Saved entries
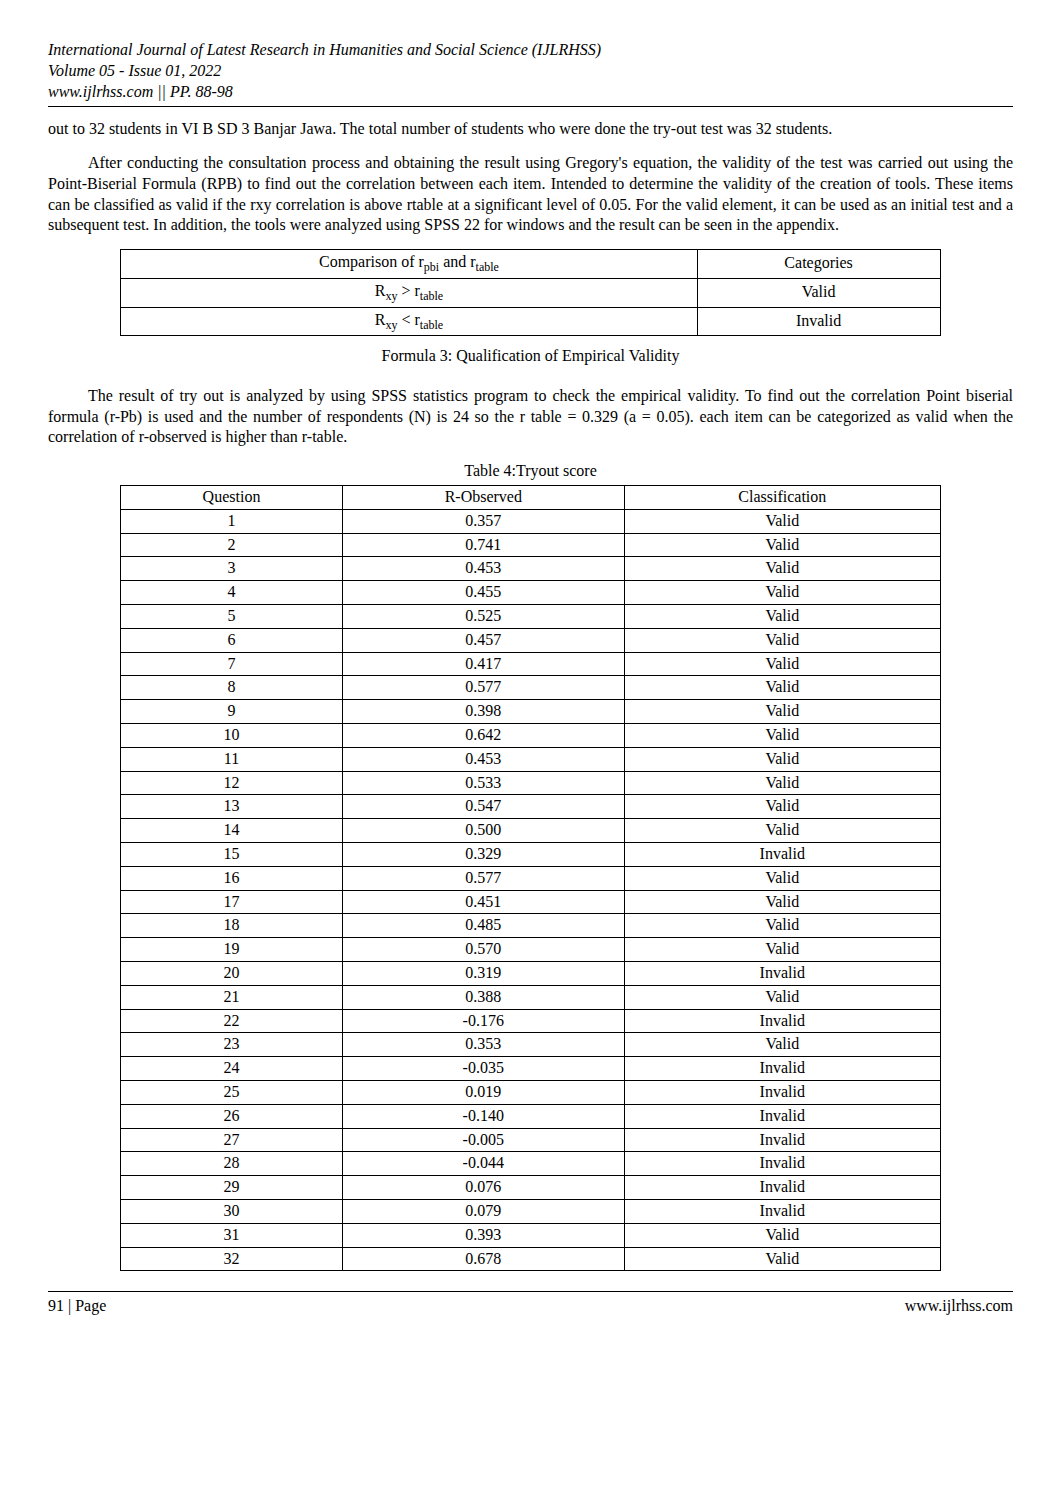International Journal of Latest Research in Humanities and Social Science (IJLRHSS)
Volume 05 - Issue 01, 2022
www.ijlrhss.com || PP. 88-98
out to 32 students in VI B SD 3 Banjar Jawa. The total number of students who were done the try-out test was 32 students.
After conducting the consultation process and obtaining the result using Gregory's equation, the validity of the test was carried out using the Point-Biserial Formula (RPB) to find out the correlation between each item. Intended to determine the validity of the creation of tools. These items can be classified as valid if the rxy correlation is above rtable at a significant level of 0.05. For the valid element, it can be used as an initial test and a subsequent test. In addition, the tools were analyzed using SPSS 22 for windows and the result can be seen in the appendix.
| Comparison of r pbi and r table | Categories |
| R xy > r table | Valid |
| R xy < r table | Invalid |
Formula 3: Qualification of Empirical Validity
The result of try out is analyzed by using SPSS statistics program to check the empirical validity. To find out the correlation Point biserial formula (r-Pb) is used and the number of respondents (N) is 24 so the r table = 0.329 (a = 0.05). each item can be categorized as valid when the correlation of r-observed is higher than r-table.
Table 4:Tryout score
| Question | R-Observed | Classification |
| --- | --- | --- |
| 1 | 0.357 | Valid |
| 2 | 0.741 | Valid |
| 3 | 0.453 | Valid |
| 4 | 0.455 | Valid |
| 5 | 0.525 | Valid |
| 6 | 0.457 | Valid |
| 7 | 0.417 | Valid |
| 8 | 0.577 | Valid |
| 9 | 0.398 | Valid |
| 10 | 0.642 | Valid |
| 11 | 0.453 | Valid |
| 12 | 0.533 | Valid |
| 13 | 0.547 | Valid |
| 14 | 0.500 | Valid |
| 15 | 0.329 | Invalid |
| 16 | 0.577 | Valid |
| 17 | 0.451 | Valid |
| 18 | 0.485 | Valid |
| 19 | 0.570 | Valid |
| 20 | 0.319 | Invalid |
| 21 | 0.388 | Valid |
| 22 | -0.176 | Invalid |
| 23 | 0.353 | Valid |
| 24 | -0.035 | Invalid |
| 25 | 0.019 | Invalid |
| 26 | -0.140 | Invalid |
| 27 | -0.005 | Invalid |
| 28 | -0.044 | Invalid |
| 29 | 0.076 | Invalid |
| 30 | 0.079 | Invalid |
| 31 | 0.393 | Valid |
| 32 | 0.678 | Valid |
91 | Page www.ijlrhss.com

*WORK REQUIRED*
Repeat word for word the lines above, from the first entry through the line containing "out to 32 students", with both ends kept and the pictures dropped.

*RESPONSE AREA*
International Journal of Latest Research in Humanities and Social Science (IJLRHSS)
Volume 05 - Issue 01, 2022
www.ijlrhss.com || PP. 88-98
out to 32 students in VI B SD 3 Banjar Jawa. The total number of students who were done the try-out test was 32 students.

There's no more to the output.